The Live Action Shorts program, not particularly child-friendly, is a somber set running 109 minutes. It features five one-word titles ranging from 17 to 30 minutes in length, with a breakdown that brings two films from Quebec, one from Spain, an Irish entry, and a striking film from the United States. The latter, Skin, by Israeli Guy Nattiv, is a harrowing nightmare about race relations gone awry in a blue collar town. Fox Searchlight picked up the short for social media streaming (soon, I hope), and the director has already expanded the idea into a fictional feature starring Jamie Bell and Vera Farmiga, due out later this year. Just as powerful is Detainment, a bravely acted tragedy from Irish filmmaker that focuses on two young and very terrified boys being interrogated for the 1993 murder of James Bulger.

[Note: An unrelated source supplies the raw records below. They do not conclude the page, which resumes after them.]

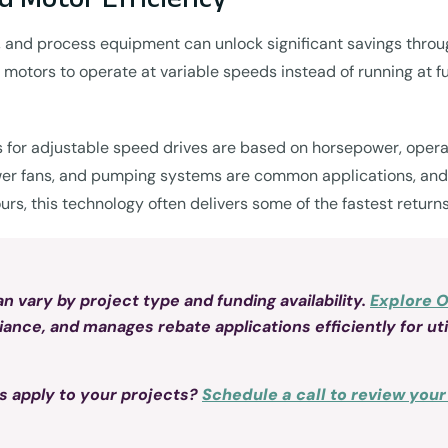
ps, and process equipment can unlock significant savings thro
 motors to operate at variable speeds instead of running at f
for adjustable speed drives are based on horsepower, operati
wer fans, and pumping systems are common applications, and t
hours, this technology often delivers some of the fastest retu
 vary by project type and funding availability.
Explore 
ce, and manages rebate applications efficiently for util
s apply to your projects?
Schedule a call to review you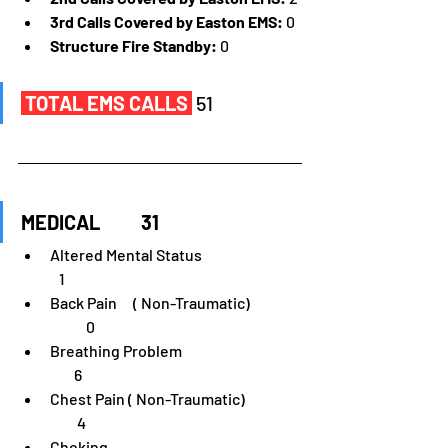
3rd Calls Covered by Easton EMS:
 0
Structure Fire Standby:
 0
TOTAL EMS CALLS
51
MEDICAL	31
Altered Mental Status	                              
   1
Back Pain	 ( Non-Traumatic)                 
            0
Breathing Problem                                        
        6
Chest Pain ( Non-Traumatic)                   
         4
Choking                                                                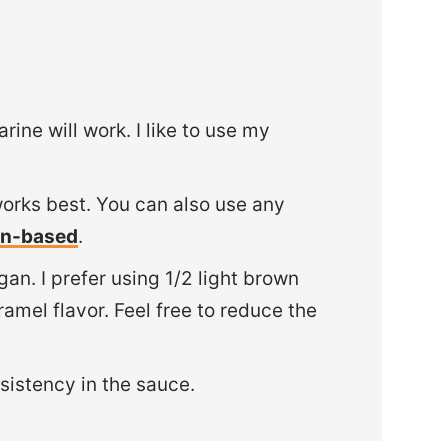
ine will work. I like to use my
works best. You can also use any
ain-based
.
an. I prefer using 1/2 light brown
mel flavor. Feel free to reduce the
sistency in the sauce.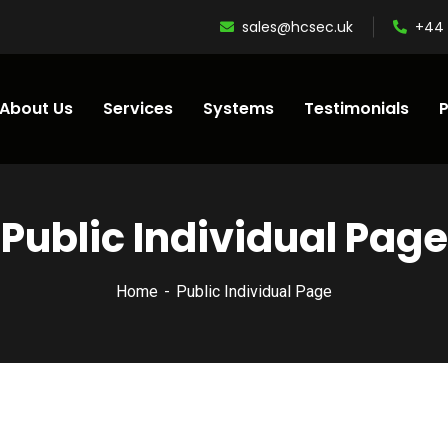
sales@hcsec.uk
+44 
About Us
Services
Systems
Testimonials
P
Public Individual Page
Home
Public Individual Page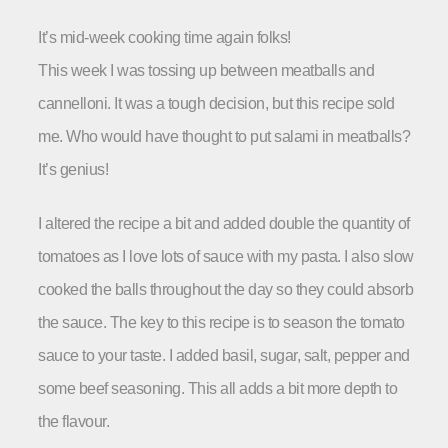
It’s mid-week cooking time again folks!
This week I was tossing up between meatballs and
cannelloni. It was a tough decision, but this recipe sold
me. Who would have thought to put salami in meatballs?
It’s genius!
I altered the recipe a bit and added double the quantity of
tomatoes as I love lots of sauce with my pasta. I also slow
cooked the balls throughout the day so they could absorb
the sauce. The key to this recipe is to season the tomato
sauce to your taste. I added basil, sugar, salt, pepper and
some beef seasoning. This all adds a bit more depth to
the flavour.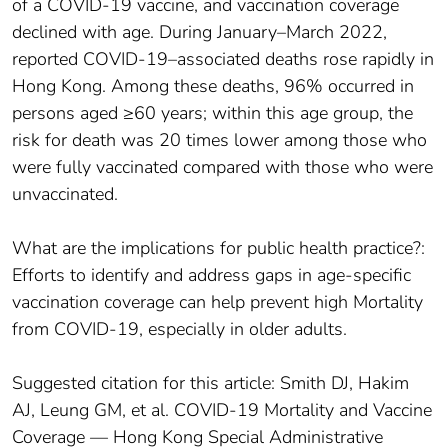
of a COVID-19 vaccine, and vaccination coverage
declined with age. During January–March 2022,
reported COVID-19–associated deaths rose rapidly in
Hong Kong. Among these deaths, 96% occurred in
persons aged ≥60 years; within this age group, the
risk for death was 20 times lower among those who
were fully vaccinated compared with those who were
unvaccinated.
What are the implications for public health practice?:
Efforts to identify and address gaps in age-specific
vaccination coverage can help prevent high Mortality
from COVID-19, especially in older adults.
Suggested citation for this article: Smith DJ, Hakim
AJ, Leung GM, et al. COVID-19 Mortality and Vaccine
Coverage — Hong Kong Special Administrative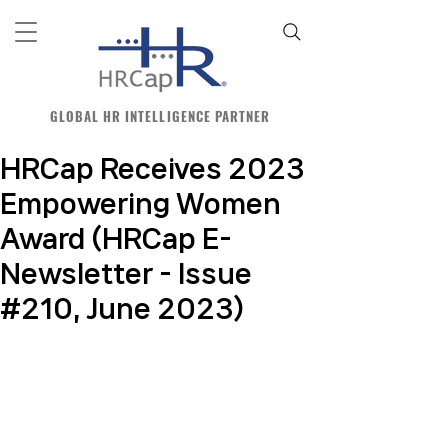
GLOBAL HR INTELLIGENCE PARTNER
HRCap Receives 2023
Empowering Women
Award (HRCap E-
Newsletter - Issue
#210, June 2023)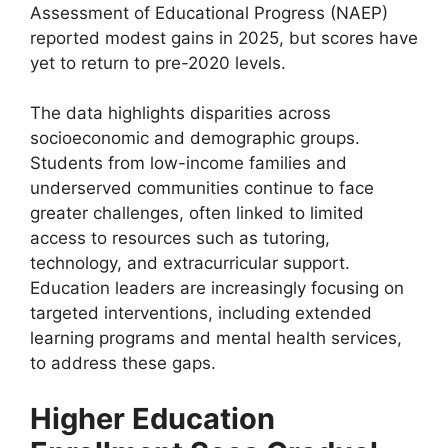
Assessment of Educational Progress (NAEP)
reported modest gains in 2025, but scores have
yet to return to pre-2020 levels.
The data highlights disparities across
socioeconomic and demographic groups.
Students from low-income families and
underserved communities continue to face
greater challenges, often linked to limited
access to resources such as tutoring,
technology, and extracurricular support.
Education leaders are increasingly focusing on
targeted interventions, including extended
learning programs and mental health services,
to address these gaps.
Higher Education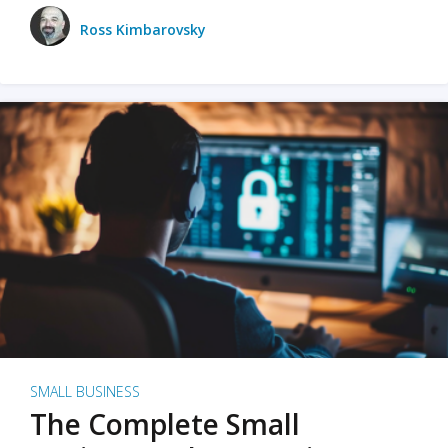
Ross Kimbarovsky
SMALL BUSINESS
The Complete Small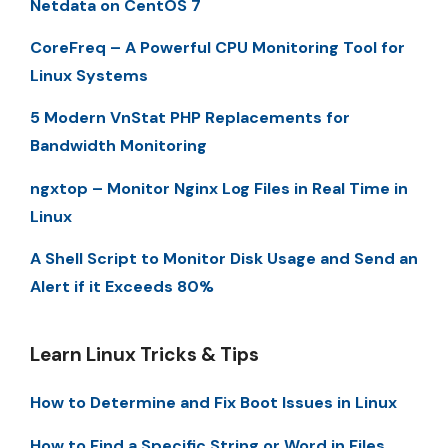
Netdata on CentOS 7
CoreFreq – A Powerful CPU Monitoring Tool for
Linux Systems
5 Modern VnStat PHP Replacements for
Bandwidth Monitoring
ngxtop – Monitor Nginx Log Files in Real Time in
Linux
A Shell Script to Monitor Disk Usage and Send an
Alert if it Exceeds 80%
Learn Linux Tricks & Tips
How to Determine and Fix Boot Issues in Linux
How to Find a Specific String or Word in Files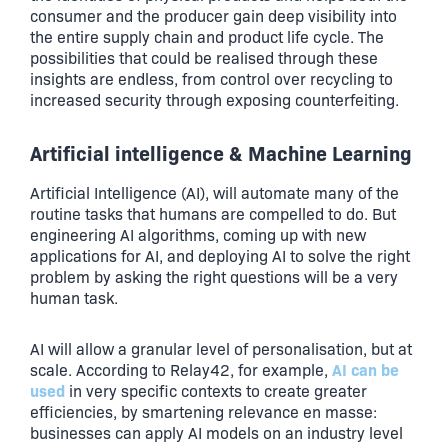
consumer and the producer gain deep visibility into
the entire supply chain and product life cycle. The
possibilities that could be realised through these
insights are endless, from control over recycling to
increased security through exposing counterfeiting.
Artificial intelligence & Machine Learning
Artificial Intelligence (AI), will automate many of the
routine tasks that humans are compelled to do. But
engineering AI algorithms, coming up with new
applications for AI, and deploying AI to solve the right
problem by asking the right questions will be a very
human task.
AI will allow a granular level of personalisation, but at
AI can be
scale. According to Relay42, for example,
used
in very specific contexts to create greater
efficiencies, by smartening relevance en masse:
businesses can apply AI models on an industry level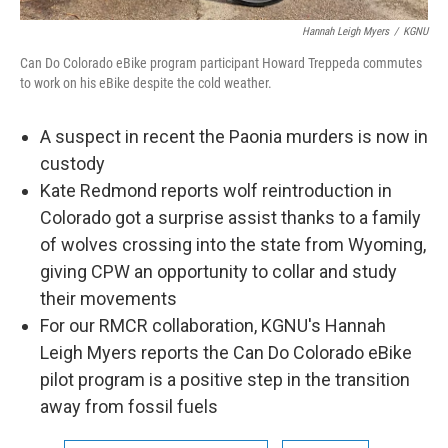
Hannah Leigh Myers
/
KGNU
Can Do Colorado eBike program participant Howard Treppeda commutes
to work on his eBike despite the cold weather.
A suspect in recent the Paonia murders is now in
custody
Kate Redmond reports wolf reintroduction in
Colorado got a surprise assist thanks to a family
of wolves crossing into the state from Wyoming,
giving CPW an opportunity to collar and study
their movements
For our RMCR collaboration, KGNU's Hannah
Leigh Myers reports the Can Do Colorado eBike
pilot program is a positive step in the transition
away from fossil fuels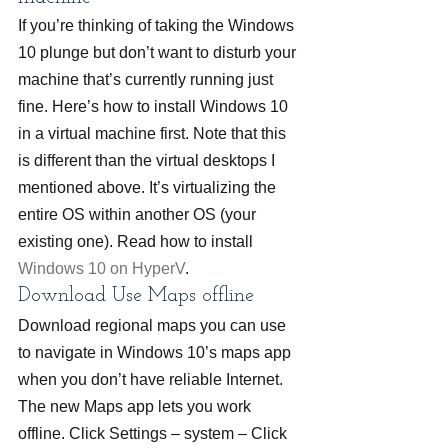
If you’re thinking of taking the Windows 
10 plunge but don’t want to disturb your 
machine that’s currently running just 
fine. Here’s how to install Windows 10 
in a virtual machine first. Note that this 
is different than the virtual desktops I 
mentioned above. It’s virtualizing the 
entire OS within another OS (your 
existing one). Read how to install 
Windows 10 on HyperV
.
Download Use Maps offline
Download regional maps you can use 
to navigate in Windows 10’s maps app 
when you don’t have reliable Internet. 
The new Maps app lets you work 
offline. Click Settings – system – Click 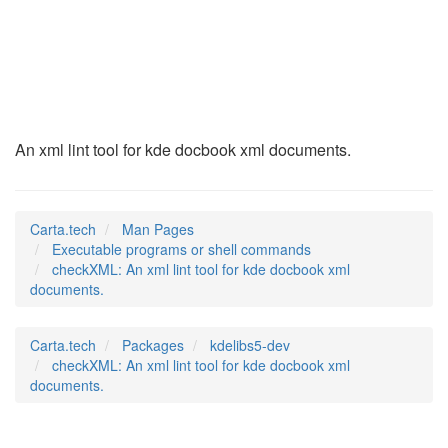
checkXML
(1)
An xml lint tool for kde docbook xml documents.
Carta.tech
Man Pages
Executable programs or shell commands
checkXML: An xml lint tool for kde docbook xml
documents.
Carta.tech
Packages
kdelibs5-dev
checkXML: An xml lint tool for kde docbook xml
documents.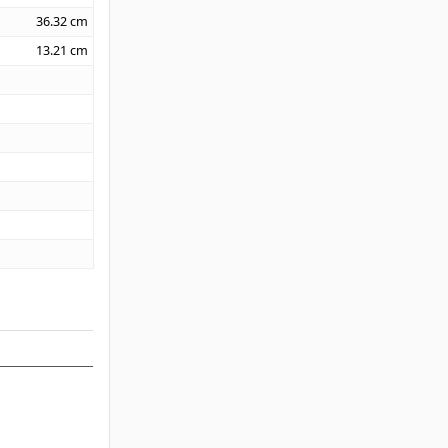
36.32
cm
13.21
cm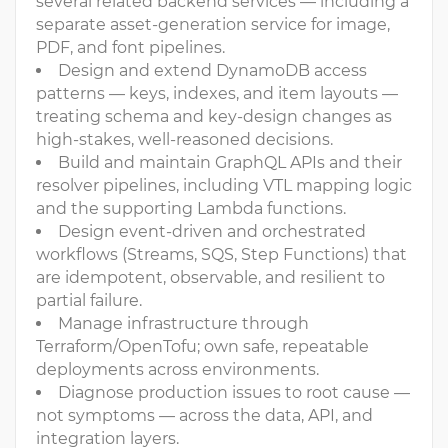
several related backend services — including a
separate asset-generation service for image,
PDF, and font pipelines.
Design and extend DynamoDB access
patterns — keys, indexes, and item layouts —
treating schema and key-design changes as
high-stakes, well-reasoned decisions.
Build and maintain GraphQL APIs and their
resolver pipelines, including VTL mapping logic
and the supporting Lambda functions.
Design event-driven and orchestrated
workflows (Streams, SQS, Step Functions) that
are idempotent, observable, and resilient to
partial failure.
Manage infrastructure through
Terraform/OpenTofu; own safe, repeatable
deployments across environments.
Diagnose production issues to root cause —
not symptoms — across the data, API, and
integration layers.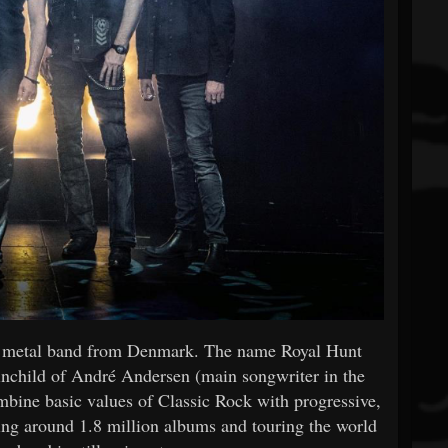
ve metal band from Denmark. The name Royal Hunt
rainchild of André Andersen (main songwriter in the
ombine basic values of Classic Rock with progressive,
ling around 1.8 million albums and touring the world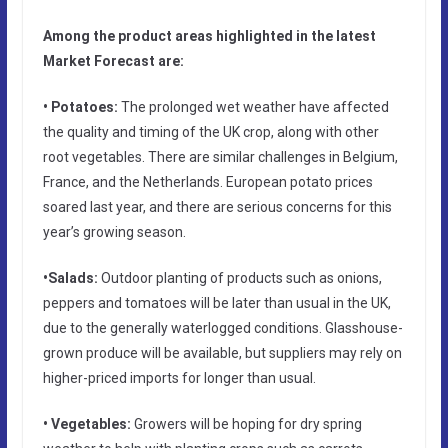
Among the product areas highlighted in the latest
Market Forecast are:
• Potatoes:
The prolonged wet weather have affected
the quality and timing of the UK crop, along with other
root vegetables. There are similar challenges in Belgium,
France, and the Netherlands. European potato prices
soared last year, and there are serious concerns for this
year’s growing season.
•Salads:
Outdoor planting of products such as onions,
peppers and tomatoes will be later than usual in the UK,
due to the generally waterlogged conditions. Glasshouse-
grown produce will be available, but suppliers may rely on
higher-priced imports for longer than usual.
• Vegetables:
Growers will be hoping for dry spring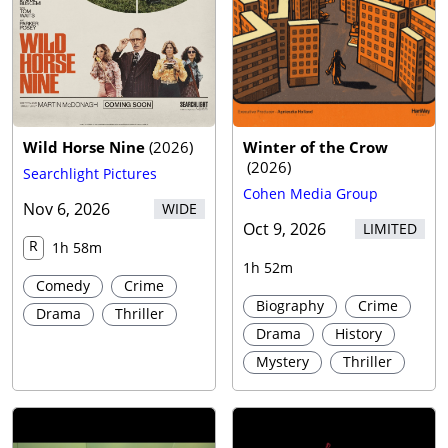
Wild Horse Nine
(
2026
)
Winter of the Crow
(
2026
)
Searchlight Pictures
Cohen Media Group
Nov 6, 2026
WIDE
Oct 9, 2026
LIMITED
R
1h 58m
1h 52m
Comedy
Crime
Biography
Crime
Drama
Thriller
Drama
History
Mystery
Thriller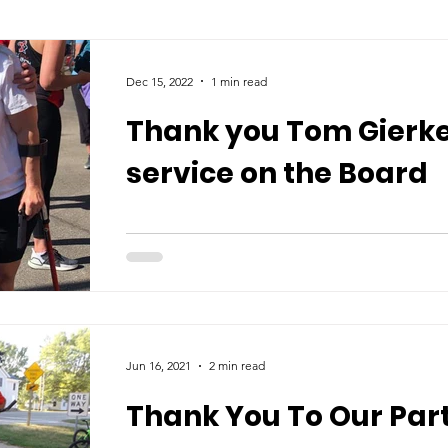
Dec 15, 2022
1 min read
Thank you Tom Gierke
service on the Board
Jun 16, 2021
2 min read
Thank You To Our Part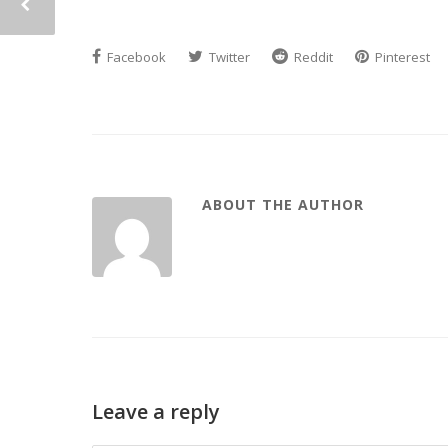
Facebook
Twitter
Reddit
Pinterest
ABOUT THE AUTHOR
Leave a reply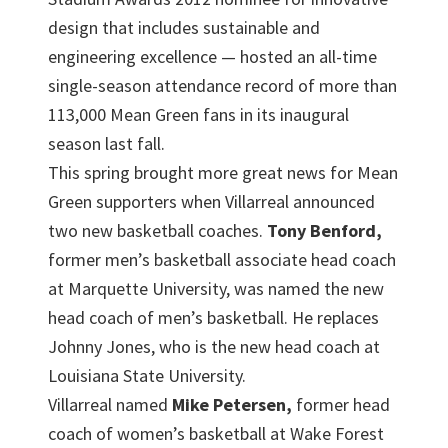
design that includes sustainable and
engineering excellence — hosted an all-time
single-season attendance record of more than
113,000 Mean Green fans in its inaugural
season last fall.
This spring brought more great news for Mean
Green supporters when Villarreal announced
two new basketball coaches.
Tony Benford,
former men’s basketball associate head coach
at Marquette University, was named the new
head coach of men’s basketball. He replaces
Johnny Jones, who is the new head coach at
Louisiana State University.
Villarreal named
Mike Petersen,
former head
coach of women’s basketball at Wake Forest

This is my pick. Of the two French Canadian films, Fauve spins a heart-wrenching tale of two boys playing alone in a backwoods world, until an event drives one into a harrowing funk. Jeremy Comte directs his two youngsters with strong, lean determination. Marianne Farley approaches her subject and film, Marguerite, with a tenderness not found in the other entries. It’s a gentle look at a friendship between an aging woman and her young nurse. Lastly, Rodrigo Sorogoyen offers up the Spanish effort, Madre, the weakest of the bunch (of very good films), about a frantic mother who receives a dire phone call from her 7-year-old son, and the nightmare the situation becomes.

Black Sheep
Black Sheep

The rather long (143 minutes) Documentary Shorts program offers a solid lineup. Two (Period. End of Sentence and End Game) are available as originals on Netflix. The first, an empowering, life-changing tale from Iranian-American director Rayka Zehtabchi, looks at the harsh, disturbing ignorance about menstruation that envelopes India, as studied in a rural, farming community in the Hapur District, 60 kilometers from New Delhi. The second title, a grace-filled effort from Academy Award-winning producer-directors Rob Epstein and Jeffrey Friedman, examines end-of-life issues that occur at the UCSF Medical Center and the Zen Hospice Project in San Francisco. Doctors, patients, family, and staff share equal screen time in dealing with informative decisions about palliative and hospice care. Black Sheep, a U.K. production from Ed Perkins (online courtesy of The Guardian), is a compelling, in-your-face  talking head/staged reconstruction effort about Cornelius Walker, a young man of Nigerian ancestry who escaped the violence of London to suburban Essex. He lightens his skin and wears light blue contact lenses in an attempt to assimilate to his new, racially-insensitive community. I’m not a fan of the reenactment documentary style, even if the film is a gripping, disturbing tale. Lifeboat, another American entry from Skye Fitzgerald, embeds itself with a German welfare effort in the Mediterranean to rescue Libyan refugees heading to Europe. Like previous nominees Fire at Sea (on Netflix) and 4.1 Miles, this tugs at the heartstrings that surround a worldwide crisis. Finally, Marshall Curry’s A Night at the Garden, like Penny Lane’s absorbing feature Our Nixon, uses only archival footage to tell the forgotten 1939 moment in New York City’s Madison Square Garden history, when 20,000 American Nazis gathered to pay homage to anti-Semitism, complete with a horrifying on-stage fracas. Fox News turned down a 30-second teaser for the 7-minure short, set to air during Sean Hannity’s show and framed as a cautionary warning against the present fascist climate the program fosters. According to Fox, “The ad in question is full of disgraceful Nazi imagery regardless of the film’s message and did not meet our guidelines.” Let the polarizing continue. Based on the Academy’s generally left-leaning, anti-Trump leanings, I wouldn’t be surprised if this one triumphs.

So, tune in February 24th and see who the winners are.